人力車からたったの100年ちょっとで、日本の自動車産業と交通インフラが欧米のそれに伍する水準にまで高まったのは一人の日本人としてとても誇らしい。
しかし同時に、馬車時代から連綿と続く文化(哲学と言うべきか)的背景を持たない日本のクルマが依然追いつけない部分が残っていることも、この欧米自動車史との違いを知るとなんとなく腑に落ちるのである。
フロント搭載、リア駆動へ
馬車然とした造形が大きく変化したのは、エンジンをフロント搭載にしたあたりから。前部のボンネット内にエンジンを積み、チェーンではなくプロペラシャフトで駆動力を後輪に伝える方式、今で言うところのFRが主流となった。
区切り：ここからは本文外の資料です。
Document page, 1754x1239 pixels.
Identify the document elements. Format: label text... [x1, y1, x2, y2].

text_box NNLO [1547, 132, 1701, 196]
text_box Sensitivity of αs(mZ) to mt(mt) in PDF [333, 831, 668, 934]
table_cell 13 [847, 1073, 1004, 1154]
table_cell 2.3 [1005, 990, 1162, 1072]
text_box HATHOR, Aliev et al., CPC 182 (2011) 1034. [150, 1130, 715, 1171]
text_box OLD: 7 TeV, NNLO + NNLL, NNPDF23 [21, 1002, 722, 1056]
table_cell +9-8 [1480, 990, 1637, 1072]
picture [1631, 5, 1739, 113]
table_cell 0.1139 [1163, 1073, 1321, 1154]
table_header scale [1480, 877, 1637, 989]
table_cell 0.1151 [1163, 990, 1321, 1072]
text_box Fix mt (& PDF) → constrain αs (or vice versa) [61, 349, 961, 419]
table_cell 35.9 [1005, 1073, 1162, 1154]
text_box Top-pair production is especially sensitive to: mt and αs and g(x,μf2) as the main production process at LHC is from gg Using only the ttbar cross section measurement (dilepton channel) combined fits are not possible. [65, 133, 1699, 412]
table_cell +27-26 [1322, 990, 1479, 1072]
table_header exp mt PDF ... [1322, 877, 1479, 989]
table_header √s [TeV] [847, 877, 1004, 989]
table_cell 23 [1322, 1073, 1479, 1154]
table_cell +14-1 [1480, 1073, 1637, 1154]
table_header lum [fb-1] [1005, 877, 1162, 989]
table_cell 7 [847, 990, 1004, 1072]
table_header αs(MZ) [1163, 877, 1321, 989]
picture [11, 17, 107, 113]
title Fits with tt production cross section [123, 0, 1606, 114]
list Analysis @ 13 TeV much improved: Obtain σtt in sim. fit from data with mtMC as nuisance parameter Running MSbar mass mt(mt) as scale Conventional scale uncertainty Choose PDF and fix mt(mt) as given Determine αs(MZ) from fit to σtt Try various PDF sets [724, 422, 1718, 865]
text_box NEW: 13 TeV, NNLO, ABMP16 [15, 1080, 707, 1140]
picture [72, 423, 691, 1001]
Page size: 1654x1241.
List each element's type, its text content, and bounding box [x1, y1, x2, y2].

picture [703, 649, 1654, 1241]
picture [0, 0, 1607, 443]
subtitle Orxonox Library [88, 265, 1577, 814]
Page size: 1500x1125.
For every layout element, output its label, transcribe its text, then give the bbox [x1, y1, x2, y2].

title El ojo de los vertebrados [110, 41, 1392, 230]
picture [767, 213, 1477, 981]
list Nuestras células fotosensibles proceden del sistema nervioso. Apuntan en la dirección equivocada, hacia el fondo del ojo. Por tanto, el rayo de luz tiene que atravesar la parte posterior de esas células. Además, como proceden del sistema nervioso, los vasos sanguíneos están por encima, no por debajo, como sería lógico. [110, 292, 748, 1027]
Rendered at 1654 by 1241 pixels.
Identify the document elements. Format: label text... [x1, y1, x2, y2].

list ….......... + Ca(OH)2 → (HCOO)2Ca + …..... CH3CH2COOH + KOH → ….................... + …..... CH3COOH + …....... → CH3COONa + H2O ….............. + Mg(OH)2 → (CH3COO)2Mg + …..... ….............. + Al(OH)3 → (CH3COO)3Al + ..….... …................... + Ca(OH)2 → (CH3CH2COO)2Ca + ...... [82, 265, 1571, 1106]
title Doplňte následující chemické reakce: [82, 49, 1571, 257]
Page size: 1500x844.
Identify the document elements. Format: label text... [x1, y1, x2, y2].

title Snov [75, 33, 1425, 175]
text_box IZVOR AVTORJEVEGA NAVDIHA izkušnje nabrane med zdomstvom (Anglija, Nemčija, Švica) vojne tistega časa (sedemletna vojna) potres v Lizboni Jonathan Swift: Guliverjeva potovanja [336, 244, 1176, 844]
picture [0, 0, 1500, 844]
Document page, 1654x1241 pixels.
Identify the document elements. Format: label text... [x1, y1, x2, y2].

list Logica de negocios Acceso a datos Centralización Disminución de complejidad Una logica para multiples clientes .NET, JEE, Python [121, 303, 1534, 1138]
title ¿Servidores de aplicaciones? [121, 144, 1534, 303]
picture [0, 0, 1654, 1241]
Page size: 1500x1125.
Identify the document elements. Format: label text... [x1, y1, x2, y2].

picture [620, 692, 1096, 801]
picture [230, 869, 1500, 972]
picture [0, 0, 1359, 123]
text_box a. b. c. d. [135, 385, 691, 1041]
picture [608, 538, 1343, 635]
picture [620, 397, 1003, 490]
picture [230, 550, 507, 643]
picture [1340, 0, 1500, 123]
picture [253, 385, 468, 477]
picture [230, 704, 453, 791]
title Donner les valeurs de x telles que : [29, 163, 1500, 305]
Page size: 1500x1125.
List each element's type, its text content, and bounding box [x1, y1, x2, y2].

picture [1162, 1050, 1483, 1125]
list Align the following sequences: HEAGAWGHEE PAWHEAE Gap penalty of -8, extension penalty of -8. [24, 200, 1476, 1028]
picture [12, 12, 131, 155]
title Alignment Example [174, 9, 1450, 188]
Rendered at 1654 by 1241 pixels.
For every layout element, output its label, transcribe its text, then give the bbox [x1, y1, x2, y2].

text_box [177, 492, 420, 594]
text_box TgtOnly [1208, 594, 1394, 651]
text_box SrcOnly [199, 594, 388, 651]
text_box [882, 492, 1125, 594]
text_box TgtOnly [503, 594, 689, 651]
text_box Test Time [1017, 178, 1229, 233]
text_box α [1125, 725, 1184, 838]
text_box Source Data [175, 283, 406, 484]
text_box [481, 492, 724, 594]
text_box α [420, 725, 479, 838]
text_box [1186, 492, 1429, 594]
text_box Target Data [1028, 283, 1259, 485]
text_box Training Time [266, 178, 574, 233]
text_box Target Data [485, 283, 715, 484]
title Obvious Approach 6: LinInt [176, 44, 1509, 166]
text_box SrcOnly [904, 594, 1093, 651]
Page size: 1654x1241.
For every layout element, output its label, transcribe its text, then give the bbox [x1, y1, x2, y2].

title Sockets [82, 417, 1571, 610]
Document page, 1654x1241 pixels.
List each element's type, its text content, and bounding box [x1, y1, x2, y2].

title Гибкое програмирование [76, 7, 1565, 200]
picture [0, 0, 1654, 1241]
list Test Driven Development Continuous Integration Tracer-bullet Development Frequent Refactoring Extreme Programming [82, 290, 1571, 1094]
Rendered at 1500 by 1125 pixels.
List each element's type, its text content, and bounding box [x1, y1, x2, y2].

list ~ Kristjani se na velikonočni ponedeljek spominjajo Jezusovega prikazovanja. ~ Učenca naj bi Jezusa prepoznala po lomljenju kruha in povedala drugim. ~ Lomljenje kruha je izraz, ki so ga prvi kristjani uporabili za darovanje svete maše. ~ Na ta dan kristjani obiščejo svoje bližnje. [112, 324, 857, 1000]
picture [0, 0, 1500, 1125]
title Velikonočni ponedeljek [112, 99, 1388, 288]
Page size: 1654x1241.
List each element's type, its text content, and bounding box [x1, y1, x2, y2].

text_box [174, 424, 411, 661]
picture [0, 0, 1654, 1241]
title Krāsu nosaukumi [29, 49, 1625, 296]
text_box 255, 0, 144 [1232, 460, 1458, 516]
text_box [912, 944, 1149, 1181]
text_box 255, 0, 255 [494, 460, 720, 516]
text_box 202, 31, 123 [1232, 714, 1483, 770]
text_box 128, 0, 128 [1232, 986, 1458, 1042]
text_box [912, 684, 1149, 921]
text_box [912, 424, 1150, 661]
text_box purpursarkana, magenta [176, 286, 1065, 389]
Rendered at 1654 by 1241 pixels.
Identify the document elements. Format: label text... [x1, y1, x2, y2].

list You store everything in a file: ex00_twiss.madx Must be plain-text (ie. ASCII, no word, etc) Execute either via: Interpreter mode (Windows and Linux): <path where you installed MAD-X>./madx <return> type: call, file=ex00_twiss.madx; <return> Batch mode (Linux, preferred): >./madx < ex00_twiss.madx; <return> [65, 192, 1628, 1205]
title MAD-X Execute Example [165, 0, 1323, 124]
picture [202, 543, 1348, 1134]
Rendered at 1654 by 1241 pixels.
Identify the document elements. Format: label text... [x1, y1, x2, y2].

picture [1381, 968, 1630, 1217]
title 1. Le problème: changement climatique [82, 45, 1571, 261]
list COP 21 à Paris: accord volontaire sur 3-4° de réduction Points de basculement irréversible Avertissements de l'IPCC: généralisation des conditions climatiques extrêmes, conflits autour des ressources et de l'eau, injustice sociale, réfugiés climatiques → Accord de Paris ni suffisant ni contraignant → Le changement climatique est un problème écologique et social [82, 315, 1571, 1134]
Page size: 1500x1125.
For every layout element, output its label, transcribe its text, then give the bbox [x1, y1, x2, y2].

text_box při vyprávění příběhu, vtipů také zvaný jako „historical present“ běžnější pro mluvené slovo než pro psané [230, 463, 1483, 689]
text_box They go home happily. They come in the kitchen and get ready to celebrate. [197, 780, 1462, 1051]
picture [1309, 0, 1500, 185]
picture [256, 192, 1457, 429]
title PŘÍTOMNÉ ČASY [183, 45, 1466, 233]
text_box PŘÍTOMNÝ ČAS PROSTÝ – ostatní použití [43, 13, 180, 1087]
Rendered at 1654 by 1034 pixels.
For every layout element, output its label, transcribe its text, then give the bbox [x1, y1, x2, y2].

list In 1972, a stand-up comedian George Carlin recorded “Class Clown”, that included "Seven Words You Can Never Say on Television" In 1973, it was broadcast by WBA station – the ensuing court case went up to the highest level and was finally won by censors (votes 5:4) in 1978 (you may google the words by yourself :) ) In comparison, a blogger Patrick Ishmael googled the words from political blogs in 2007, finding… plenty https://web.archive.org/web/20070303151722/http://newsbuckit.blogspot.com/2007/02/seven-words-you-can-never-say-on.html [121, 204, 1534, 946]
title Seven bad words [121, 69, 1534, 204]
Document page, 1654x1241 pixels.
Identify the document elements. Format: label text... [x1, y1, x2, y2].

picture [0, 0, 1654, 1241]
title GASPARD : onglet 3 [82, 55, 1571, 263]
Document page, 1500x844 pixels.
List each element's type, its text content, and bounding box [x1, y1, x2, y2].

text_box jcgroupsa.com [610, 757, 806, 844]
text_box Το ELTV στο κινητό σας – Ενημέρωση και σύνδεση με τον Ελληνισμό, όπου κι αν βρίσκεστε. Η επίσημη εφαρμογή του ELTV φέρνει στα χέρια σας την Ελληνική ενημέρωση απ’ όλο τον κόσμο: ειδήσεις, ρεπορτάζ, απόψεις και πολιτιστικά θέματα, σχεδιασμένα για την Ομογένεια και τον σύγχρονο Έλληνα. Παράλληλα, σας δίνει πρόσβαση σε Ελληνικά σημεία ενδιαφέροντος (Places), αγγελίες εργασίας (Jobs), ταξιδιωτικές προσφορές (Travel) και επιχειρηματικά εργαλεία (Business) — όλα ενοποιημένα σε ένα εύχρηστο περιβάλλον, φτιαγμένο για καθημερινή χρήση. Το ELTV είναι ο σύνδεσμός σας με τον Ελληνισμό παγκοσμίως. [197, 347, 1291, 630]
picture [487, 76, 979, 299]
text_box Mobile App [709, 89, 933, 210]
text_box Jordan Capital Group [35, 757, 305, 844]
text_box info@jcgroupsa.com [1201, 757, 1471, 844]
この構造変化によって、大排気量、大出力の大型エンジン搭載が可能になって、性能が大幅に向上。さらにキャビンを低くでき低重心になったことで、乗り降りが容易になり、走行安定性も高まっていった。
大衆化を加速させたT型のイノベーション
20世紀初頭の最大のトピックはやはりT型フォード(1908年、展示は1909年生産モデル)だろう。
ベルトコンベヤーを導入した流れ作業による大量生産(ライン生産方式)で製造コストを抑え、販売価格を一気に低廉化して、幅広い所得層に自動車を開放したこのモデルは、自動車産業のみならず、すべての製造業、そして工場労働のあり方を大きく変革した象徴的な工業製品と言える。
チャップリンがフォードでの工場見学に着想を得て制作した映画「モダン・タイムス」(1930年)を引用するまでもなく、ライン生産は工場経営者と消費者にとってメリットの多い方式である一方、単純作業の反復が労働者の人間性を喪失させるという批判もある。しかしながら、T型の生産でフォードが確立したこの方式に大手の競合各社が追従、敷衍したことで、現在に至る自動車の大衆化が大きく進んだこともまた事実なのだ。
欧州ではレースが流行
いち早く大衆化が進んだアメリカに対し、欧州ではまだ自動車は高価で、ユーザーは上流階級がほとんどだった。そのせいもあってフランスを中心に、自動車の使い道として趣味性の高い自動車レースが盛んに行われた。公道から始まったレースは専用のサーキットが作られて本格化。国際レースも開催されるようになり、各メーカーが自社の工業技術の高さをアピールする場として、ひいては国威発揚の場へと盛り上がっていった。